In 1821, John James Audubon caught a number of common grackles, as well as other birds, to send to Europe. After a few days, the grackles suddenly became violent, killing the other species as well as the weaker of their own kin. “I look upon this remarkable instance of ferocity in the Grakle with the more amazement,” Audubon wrote, “as I never observed it killing any bird when in a state of freedom.”


12. Here are two stories I can neither confirm nor deny. First: a landscaper reports that grackles shadow him when he mows lawns. This, I think I believe: the birds are there to snatch the grasshoppers that flee the machinery. A power mower would frighten off most animals, but the grackles’ tolerance for noise has me half-convinced they’re half-deaf.

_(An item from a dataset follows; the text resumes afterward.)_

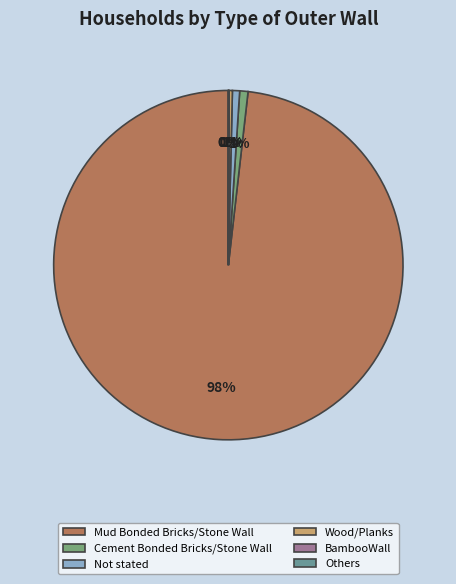

Is it true that Wood/Planks is 0% of the pie?

True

In the cities, it’s lawnmowers; in the countryside, tractors, no doubt; two hundred years ago, it was the plow, as Audubon also noted:

Thus does the Grakle follow the husbandman as he turns one furrow after another, destroying a far worse enemy of the corn than itself, for every worm which it devours would else shortly cut the slender blade and thereby destroy the plant…. Every reflecting farmer knows this well and refrains from disturbing the Grakle at this season But man is too often forgetful of the benefit which he has received;…no sooner does the corn become fit for his own use, than he vows and executes vengeance on all intruders.

I am more doubtful of the second story. An acquaintance told me he once saw a parrot – presumably an escaped pet – in a local city park. While he watched, several grackles flew up to the parrot and dropped bits of food at its feet, as though they were worshiping it, bringing it offerings. Where can I find precedence for this? To date, only in 1 Kings 17:

And the word of the Lord came to [Elijah], saying, Get thee hence, and turn thee eastward, and hide thyself by the brook Cherith, that is before Jordan. And it shall be that thou shalt drink of the brook; and I have commanded the ravens to feed thee there.


13. I was on a green lawn at the pink state Capitol, feeding a flock of grackles half of my enormous sandwich bun. The wind was blowing. There was a whole festival of grackles at my park bench. They rushed and snatched and pushed but did not peck at one another. At last I ran out of sandwich and told them so. They blew out in the wind, broke up in patches like clouds after a rain. All but one. An old grackle, too creaky for tussling, was eyeing me. I showed him my empty hands. He drew himself up, like a scraggly, stern old prophet, and he fixed me with his yellow eyes, and he informed me that henceforth I was always to withhold a portion of bread from the rambunctious youngsters, and when they flew away, then I was to minister to him, the venerable. But I have no independent confirmation for this story, either.